Rohinton Mistry spent his first twenty-two years in India before settling in Toronto, long enough, obviously, to remember the colours, sights and sounds of his initial neighbourhood and outlying communities. Such A Long Journey, though, his 1991 novel set in 1971 Bombay, provides the reader with an emotional and moral adventure, not a memoirish curio as a travelogue substitute. In Gustad Noble, Mistry has created a fascinating protagonist, an angry yet loyal man, besieged by working poverty, political danger in a secret plan gone awry, tense relations with his eldest son, the sickness of his daughter, infelicities from his friend and work associate, a permanently damaged hip from saving his son's life many years ago, and the mundane yet soul-grinding daily problems which always arrive as emergencies in his household and compound. Noble's transformation is not only filled with emotional layering (narrated at a leisurely pace, but in tense fashion), it is believable and unpredictable.

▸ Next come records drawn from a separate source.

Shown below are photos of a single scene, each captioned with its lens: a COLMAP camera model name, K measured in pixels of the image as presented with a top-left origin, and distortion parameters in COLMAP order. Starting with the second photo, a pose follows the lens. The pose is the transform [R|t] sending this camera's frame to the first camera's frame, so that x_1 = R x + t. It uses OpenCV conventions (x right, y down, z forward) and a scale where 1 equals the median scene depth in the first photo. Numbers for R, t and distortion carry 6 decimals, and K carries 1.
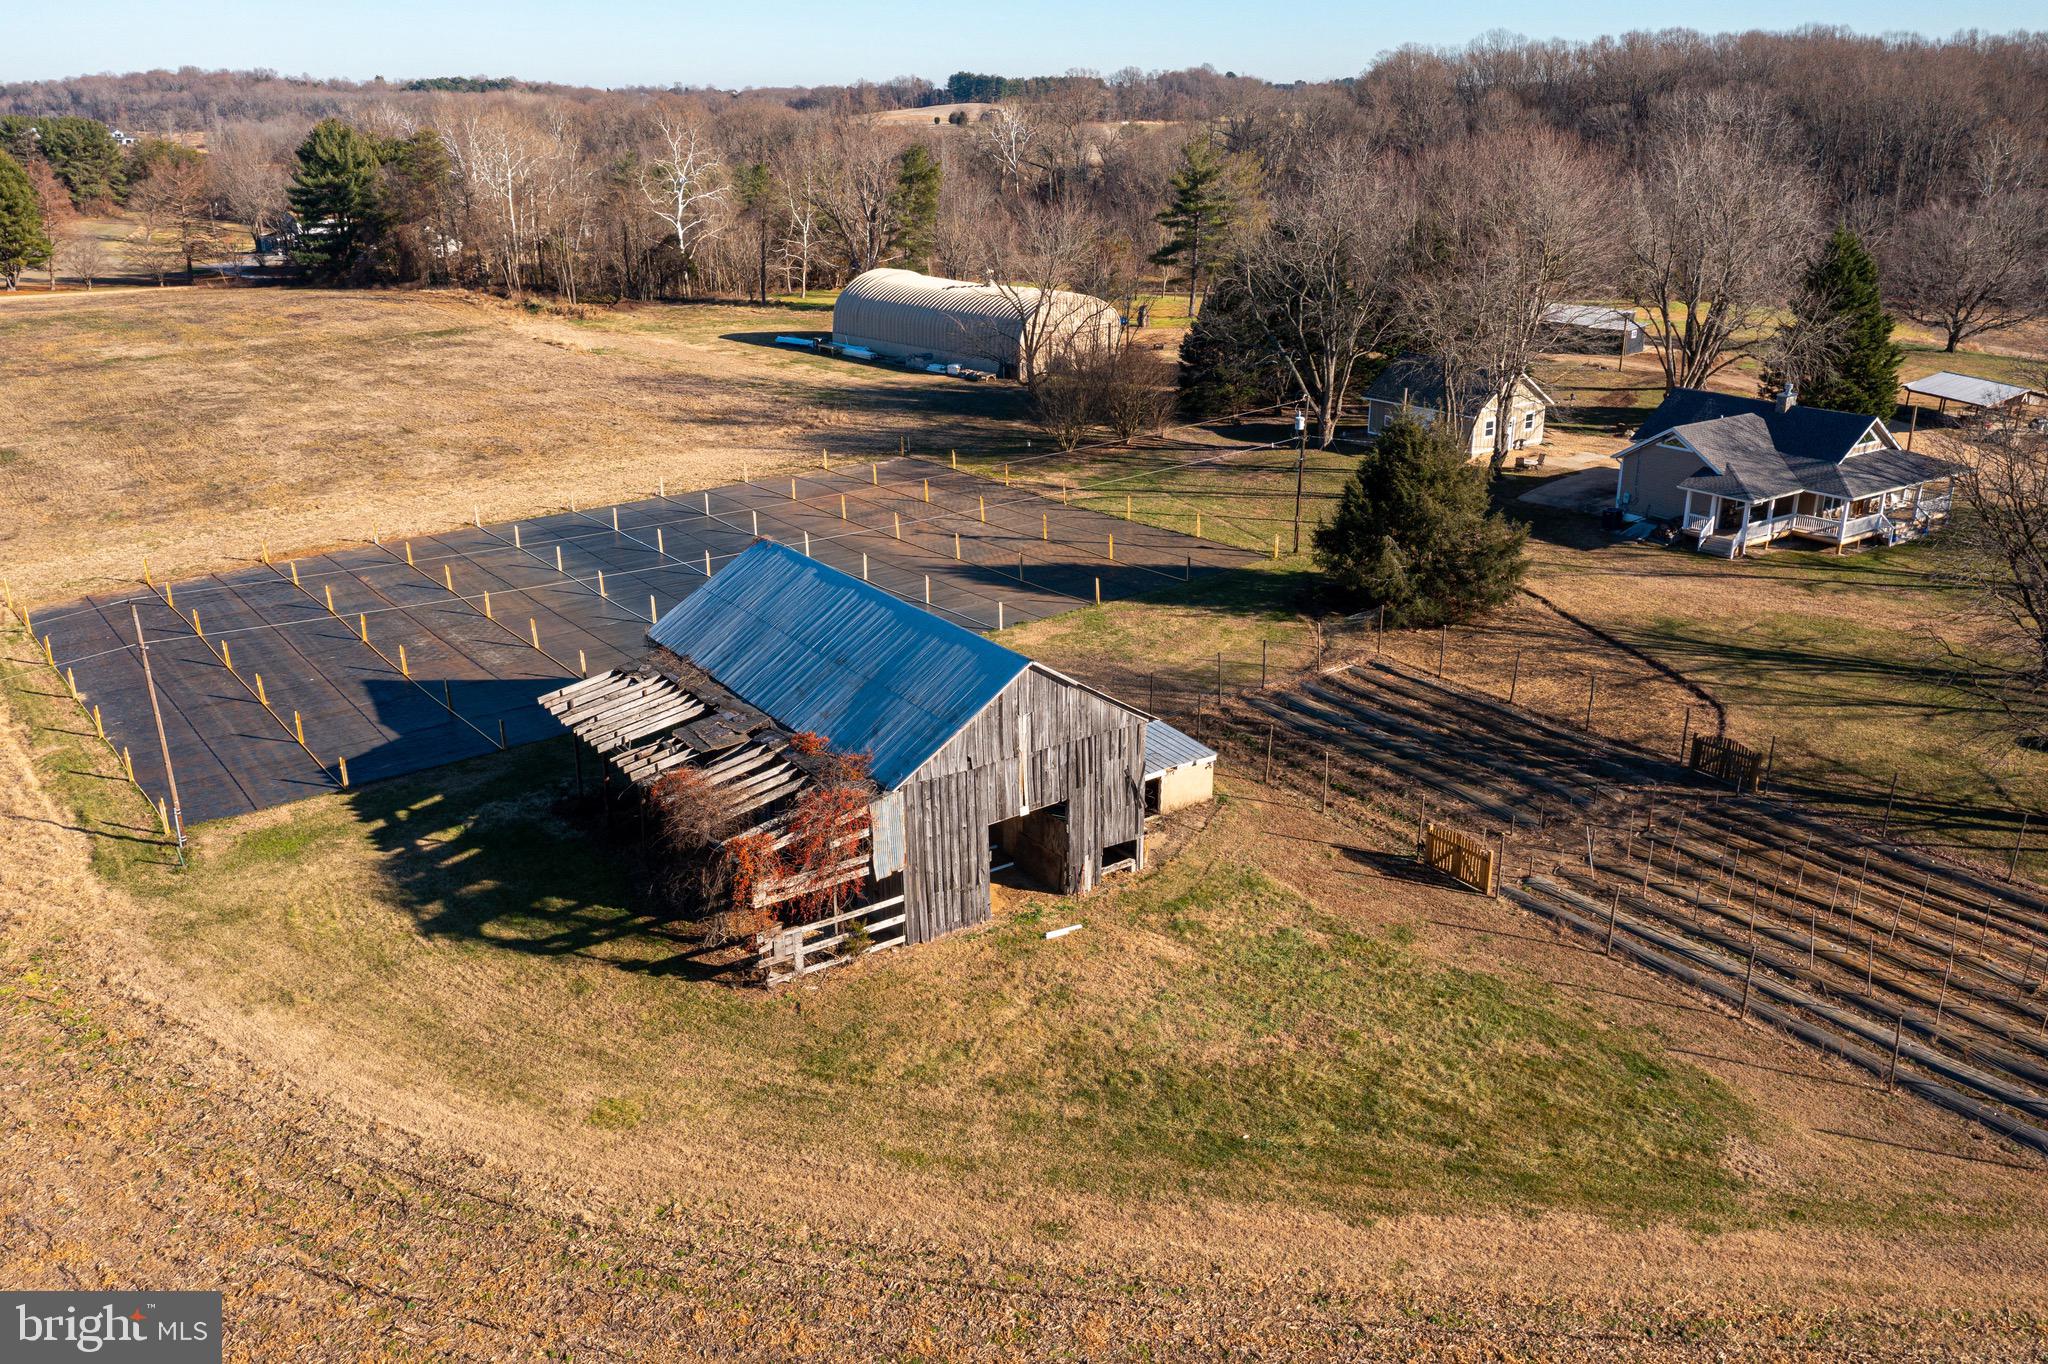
lens RADIAL K [[1635.2, 0, 1029.2], [0, 1635.2, 681.0], [0, 0, 1]] dist [-0.000234, 0.005155]
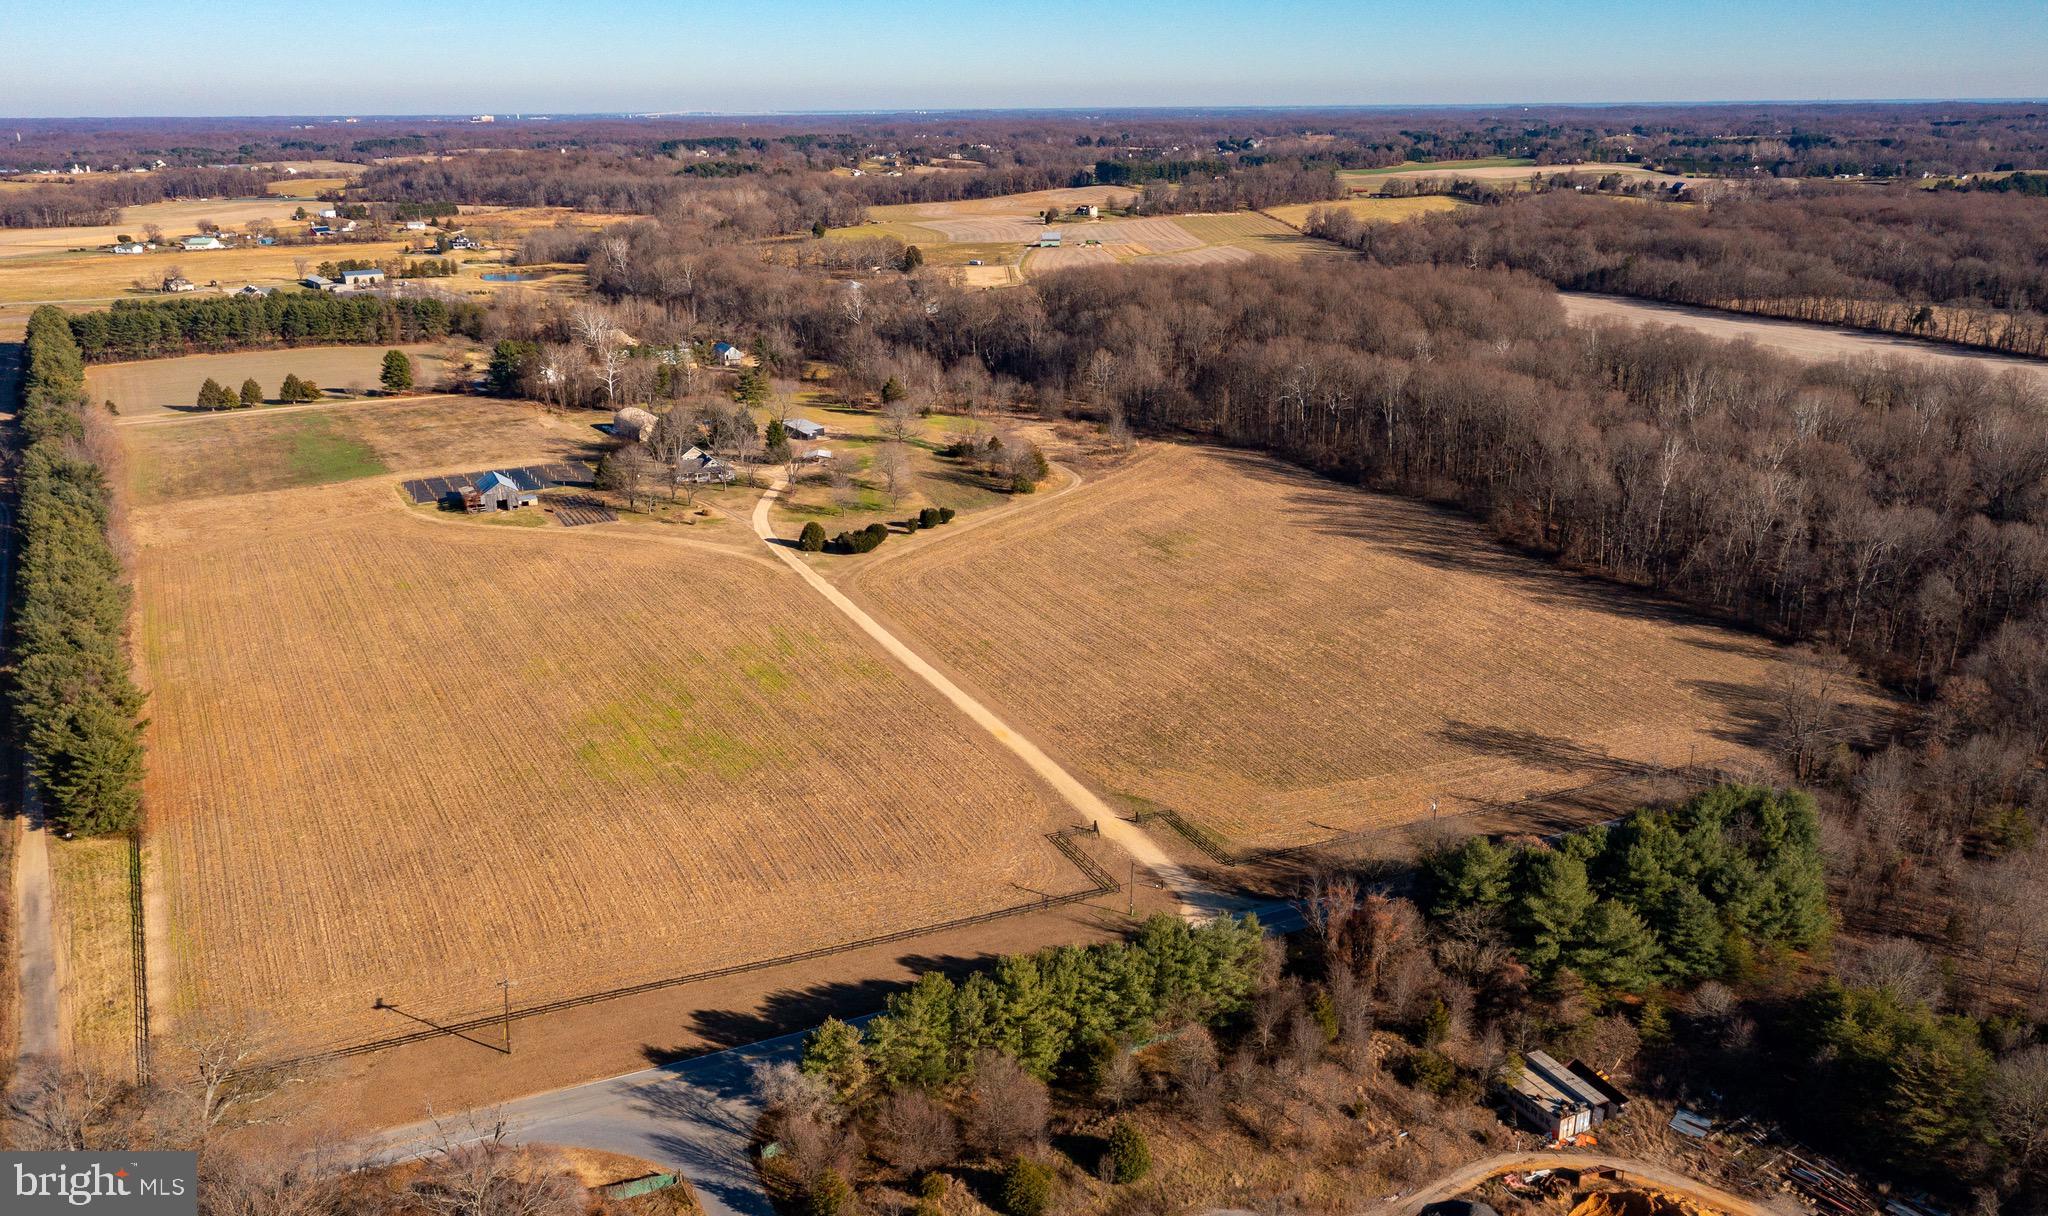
lens RADIAL K [[1698.9, 0, 1057.4], [0, 1698.9, 611.4], [0, 0, 1]] dist [0.011791, 0.001313]
pose [[0.984130, 0.048130, -0.170800, 3.990836], [-0.056852, 0.997297, -0.046544, 0.818983], [0.168098, 0.055516, 0.984206, -6.583715]]
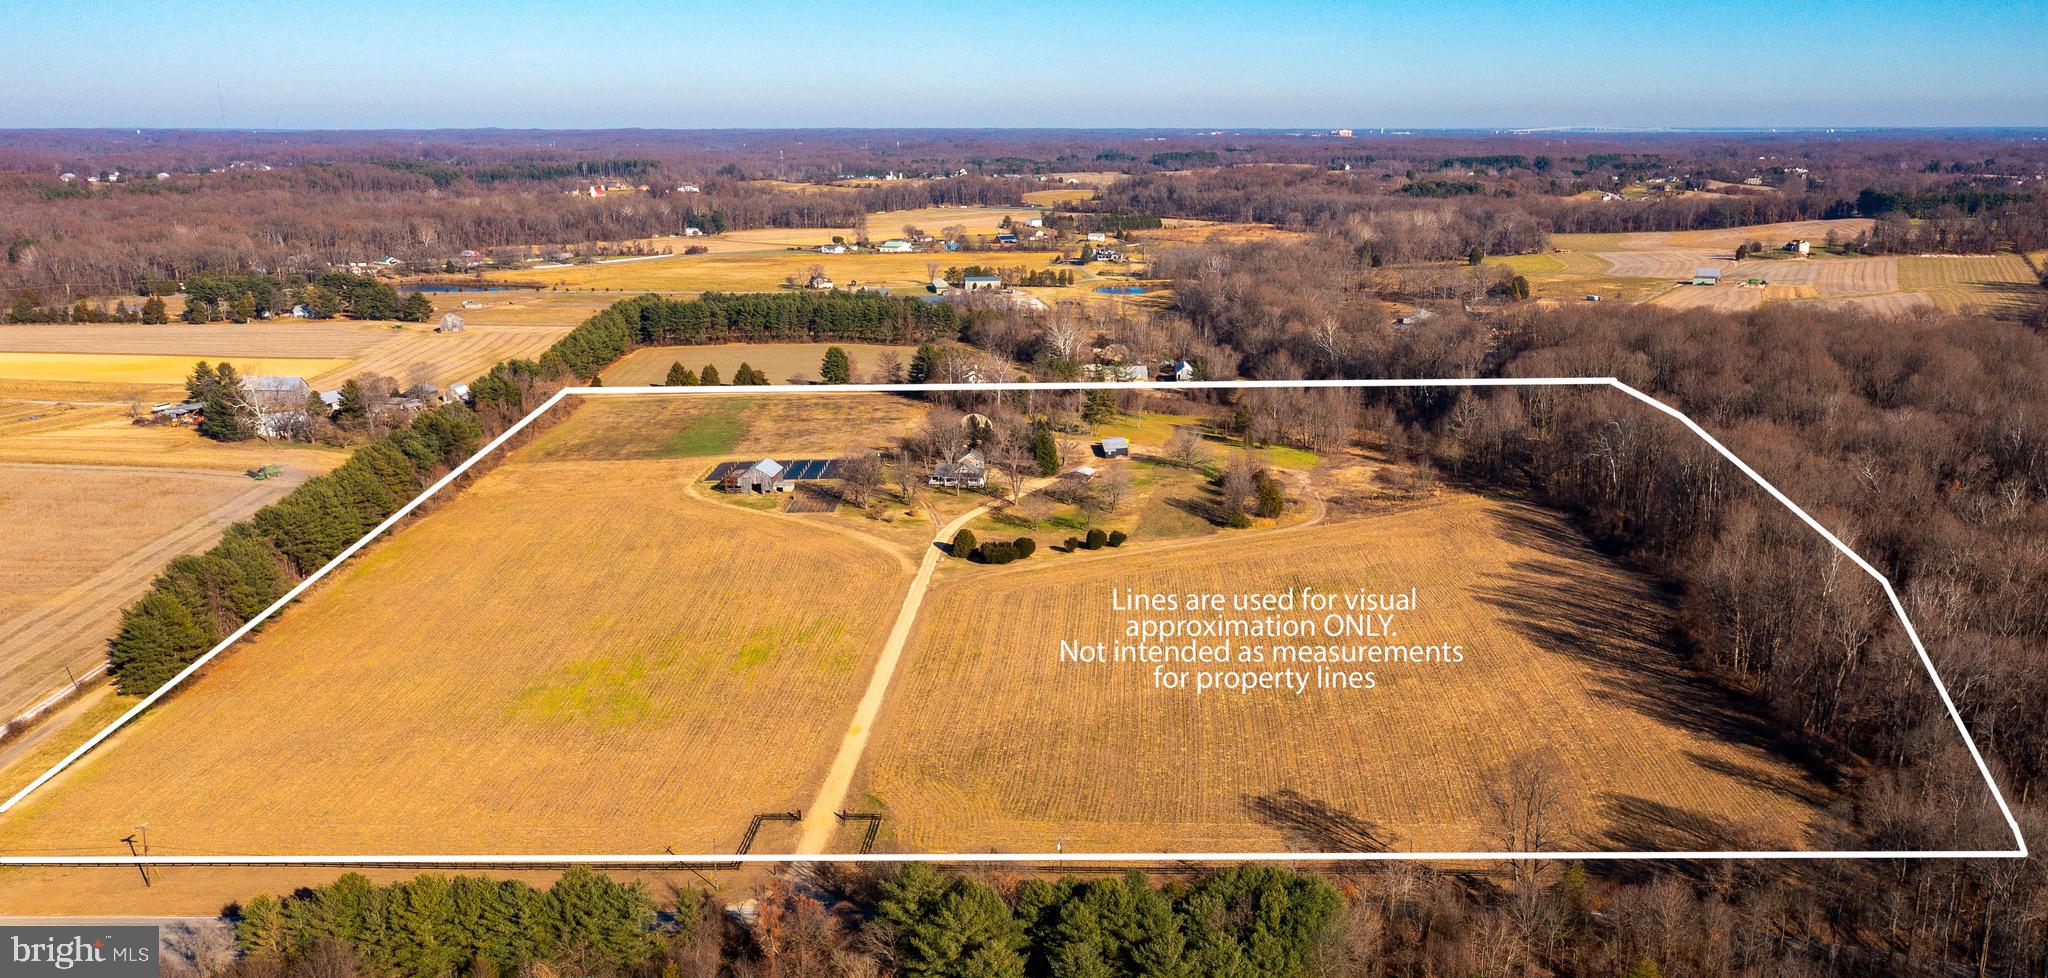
lens RADIAL K [[1887.1, 0, 1121.0], [0, 1887.1, 494.7], [0, 0, 1]] dist [0.008133, 0.009262]
pose [[0.816586, 0.118776, -0.564872, 6.995462], [-0.199796, 0.976269, -0.083547, 0.557424], [0.541543, 0.181082, 0.820938, -6.055104]]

I appreciate that Mistry didn't shy away from Indian regional dialect, and that the objects and emotions those words referred to were necessary, enlightening some element of plot or place.
The book is at times repetitive and awkward in tone and phrase, and in this, it reminds me of Theodore Dreiser's great An American Tragedy. It also shares with that classic a powerful narrative drive. Compromising elements of a novel are as nothing when the positive elements are at a high level, and numerous. (Moby-Dick breaks all the boring rules about "tightness of plot", but the novel doesn't thrive as a well-made craft-rectangle in a workshop window.)
The novel's ending is superb. It takes a lot of guts to write about characters earlier depicted as comic fodder in such a vulnerable and sympathetic manner. And the final subplot, or denouement (the fate of the art on the compound wall, and the transient artist who created it) is handled deftly, with classical scope.